McInnes Lands Pilot Grant for Blocking Paradoxical Signaling behind Melanoma Drug Resistance
Melanoma strikes more than 76,000 Americans a year and kills 9,000 of them, making it both the least common and most deadly of skin cancers. Campbell McInnes, associate professor of drug discovery and biomedical sciences at the South Carolina College of Pharmacy (SCCP), and his team have discovered a new way of intefering with the process that makes melanoma so resistant to treatment.
The Melanoma Research Alliance (MRA) has awarded McInnes’ lab at SCCP’s University of South Carolina (USC) campus a two-year pilot grant for $50,000/year to further this research, which includes teaming with scientists at the Albert-Ludwigs University in Freiburg, Germany.
“The goal of this research is to enable us to accelerate progress to combat deadly forms of melanoma and to improve outcomes for patients,” McInnes said.
Melanoma is so dangerous because when it is not recognized in time, it metastasizes to other parts of the body and becomes more resistant to drugs.
In recent years, new targeted drugs have been developed which initially were thought to be transformative in the treatment of metastatic melanoma. These new agents include the drug vemurafenib and were designed to block the activity of a protein which is found only in the tumors and frequently is the underlying cause of this type of skin cancer.
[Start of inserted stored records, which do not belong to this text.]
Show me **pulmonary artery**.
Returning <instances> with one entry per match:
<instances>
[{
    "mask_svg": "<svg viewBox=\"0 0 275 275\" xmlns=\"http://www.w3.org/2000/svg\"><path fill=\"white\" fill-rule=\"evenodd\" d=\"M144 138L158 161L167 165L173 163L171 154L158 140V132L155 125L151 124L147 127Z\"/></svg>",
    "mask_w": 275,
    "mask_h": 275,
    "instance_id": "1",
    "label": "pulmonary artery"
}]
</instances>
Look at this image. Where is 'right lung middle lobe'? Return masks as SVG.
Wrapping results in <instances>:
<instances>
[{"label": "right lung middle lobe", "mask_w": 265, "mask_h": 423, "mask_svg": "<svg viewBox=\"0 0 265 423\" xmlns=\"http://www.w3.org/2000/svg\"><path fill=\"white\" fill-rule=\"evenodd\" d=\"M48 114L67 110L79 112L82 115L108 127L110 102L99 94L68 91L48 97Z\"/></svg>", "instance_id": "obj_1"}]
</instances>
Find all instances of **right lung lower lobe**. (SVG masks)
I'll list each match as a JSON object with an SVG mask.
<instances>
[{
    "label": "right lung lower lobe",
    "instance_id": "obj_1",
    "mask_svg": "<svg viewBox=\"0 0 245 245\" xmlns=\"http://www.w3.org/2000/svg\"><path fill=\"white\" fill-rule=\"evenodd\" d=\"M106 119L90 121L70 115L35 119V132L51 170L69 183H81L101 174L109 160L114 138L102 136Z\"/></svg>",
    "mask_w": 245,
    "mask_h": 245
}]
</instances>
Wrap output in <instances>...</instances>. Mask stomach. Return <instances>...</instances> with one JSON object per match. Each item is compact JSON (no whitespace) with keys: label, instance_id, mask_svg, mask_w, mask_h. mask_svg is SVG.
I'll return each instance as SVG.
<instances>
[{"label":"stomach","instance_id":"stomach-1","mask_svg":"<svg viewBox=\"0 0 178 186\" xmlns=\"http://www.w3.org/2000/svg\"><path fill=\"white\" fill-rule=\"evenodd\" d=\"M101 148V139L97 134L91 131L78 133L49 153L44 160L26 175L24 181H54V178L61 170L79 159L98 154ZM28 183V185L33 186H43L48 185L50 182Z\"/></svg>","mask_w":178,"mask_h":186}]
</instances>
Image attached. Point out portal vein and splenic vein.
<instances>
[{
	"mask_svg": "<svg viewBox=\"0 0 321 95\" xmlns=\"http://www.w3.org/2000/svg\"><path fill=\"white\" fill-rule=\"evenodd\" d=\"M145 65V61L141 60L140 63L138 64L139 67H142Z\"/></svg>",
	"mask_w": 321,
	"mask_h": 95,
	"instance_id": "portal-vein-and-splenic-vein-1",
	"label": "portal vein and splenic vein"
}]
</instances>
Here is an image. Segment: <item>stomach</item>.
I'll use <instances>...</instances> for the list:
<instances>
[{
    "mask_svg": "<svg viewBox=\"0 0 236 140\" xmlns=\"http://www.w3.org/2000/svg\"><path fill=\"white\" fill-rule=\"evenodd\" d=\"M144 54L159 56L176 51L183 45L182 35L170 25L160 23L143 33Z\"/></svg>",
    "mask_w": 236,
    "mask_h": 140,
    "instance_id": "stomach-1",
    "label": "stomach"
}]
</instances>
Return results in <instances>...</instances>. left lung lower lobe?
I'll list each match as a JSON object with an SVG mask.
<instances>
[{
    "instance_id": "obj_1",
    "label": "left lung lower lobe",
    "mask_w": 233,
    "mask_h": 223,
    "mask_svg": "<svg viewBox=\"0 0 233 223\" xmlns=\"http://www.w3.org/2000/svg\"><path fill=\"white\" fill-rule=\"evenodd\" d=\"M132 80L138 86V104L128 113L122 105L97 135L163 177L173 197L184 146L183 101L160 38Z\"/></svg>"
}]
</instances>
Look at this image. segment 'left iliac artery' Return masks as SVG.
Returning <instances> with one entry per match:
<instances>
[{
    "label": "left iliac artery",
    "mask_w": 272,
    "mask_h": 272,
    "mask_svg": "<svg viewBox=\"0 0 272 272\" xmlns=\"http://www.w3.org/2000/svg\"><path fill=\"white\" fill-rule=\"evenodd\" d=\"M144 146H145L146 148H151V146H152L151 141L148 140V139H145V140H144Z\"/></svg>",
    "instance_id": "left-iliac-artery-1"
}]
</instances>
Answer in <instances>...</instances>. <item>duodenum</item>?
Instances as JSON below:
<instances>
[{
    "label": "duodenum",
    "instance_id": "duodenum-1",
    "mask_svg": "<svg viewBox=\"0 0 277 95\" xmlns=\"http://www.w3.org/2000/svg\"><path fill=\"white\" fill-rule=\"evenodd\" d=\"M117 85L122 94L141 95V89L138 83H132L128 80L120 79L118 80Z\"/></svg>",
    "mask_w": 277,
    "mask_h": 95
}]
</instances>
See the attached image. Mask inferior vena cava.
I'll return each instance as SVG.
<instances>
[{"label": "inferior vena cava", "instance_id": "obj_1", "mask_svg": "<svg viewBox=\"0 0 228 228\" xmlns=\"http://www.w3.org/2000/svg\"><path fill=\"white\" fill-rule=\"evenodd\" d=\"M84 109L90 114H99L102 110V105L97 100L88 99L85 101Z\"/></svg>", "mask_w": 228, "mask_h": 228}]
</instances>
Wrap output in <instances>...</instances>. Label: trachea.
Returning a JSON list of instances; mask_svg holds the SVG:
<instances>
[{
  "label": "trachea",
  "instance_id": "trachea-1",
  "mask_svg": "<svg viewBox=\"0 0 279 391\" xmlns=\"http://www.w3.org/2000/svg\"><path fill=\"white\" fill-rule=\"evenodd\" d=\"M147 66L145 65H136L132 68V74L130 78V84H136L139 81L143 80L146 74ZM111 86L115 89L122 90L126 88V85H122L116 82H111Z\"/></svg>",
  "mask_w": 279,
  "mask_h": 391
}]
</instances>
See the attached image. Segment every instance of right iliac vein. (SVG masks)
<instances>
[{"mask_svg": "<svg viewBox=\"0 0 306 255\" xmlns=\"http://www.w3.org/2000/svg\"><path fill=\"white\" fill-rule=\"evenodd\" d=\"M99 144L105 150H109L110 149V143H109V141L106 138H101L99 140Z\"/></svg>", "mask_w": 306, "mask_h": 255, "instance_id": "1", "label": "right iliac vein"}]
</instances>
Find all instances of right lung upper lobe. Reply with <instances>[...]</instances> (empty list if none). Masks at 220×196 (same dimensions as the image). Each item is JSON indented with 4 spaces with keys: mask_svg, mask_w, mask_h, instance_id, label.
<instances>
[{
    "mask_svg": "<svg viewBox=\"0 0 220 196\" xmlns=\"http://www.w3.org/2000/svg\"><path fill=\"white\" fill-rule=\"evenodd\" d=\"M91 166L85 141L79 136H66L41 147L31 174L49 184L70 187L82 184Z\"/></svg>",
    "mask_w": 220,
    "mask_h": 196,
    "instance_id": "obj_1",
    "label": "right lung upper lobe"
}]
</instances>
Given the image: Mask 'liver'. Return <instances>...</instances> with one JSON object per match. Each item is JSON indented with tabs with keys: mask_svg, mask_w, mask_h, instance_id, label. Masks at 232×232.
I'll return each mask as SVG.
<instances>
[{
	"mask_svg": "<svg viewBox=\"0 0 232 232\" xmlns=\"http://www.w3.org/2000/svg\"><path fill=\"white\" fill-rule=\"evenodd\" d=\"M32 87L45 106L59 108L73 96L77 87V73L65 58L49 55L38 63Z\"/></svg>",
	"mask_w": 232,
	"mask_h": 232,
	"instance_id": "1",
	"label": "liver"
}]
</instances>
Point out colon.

Despite dramatic initial responses from the majority of treated individuals (where tumors shrunk and in many cases disappeared altogether), resistance to these targeted agents quickly emerged and patients relapsed in many cases even worse than before treatment.
Further studies revealed that the cause of such resistance results from the melanoma becoming dependent on what is called “paradoxical signaling.”
“This occurs when rather than the drug inhibiting the mutant protein, it is instead activates it by binding to an additional site thereby stimulating its activity and having the opposite effect,” said McInnes. “As a consequence, regrowth of the tumor occurs over time and therefore leads to the resistance to vemurafenib.”
McInnes’ team discovered a new way of interfering with this paradoxical signaling that involves the use of smaller segments of the protein drug target. “Peptide inhibitors” based on these smaller segments have been shown to block paradoxical signaling and therefore have promise for development as a new class of drugs that might treat patients resistant to current treatments and which might be used in combination with vemurafenib and other similar agents. These also could be effective against tumors with activated Ras protein, a frequent occurrence in many cancers.
“In this application, we propose to carry out a detailed investigation of how these ‘proteomimetics’ function in blocking paradoxical signaling with the aim of improving their effectiveness and making such compounds more like molecules that can be developed as anti-melanoma therapeutics,” said McInnes.
The MRA is a public charity formed under the auspices of the Milken Institute, with the generous founding support of Debra and Leon Black. The mission of the MRA is to end suffering and death due to melanoma by collaborating with all stakeholders to accelerate powerful research, advance cures for all patients, and prevent more melanomas.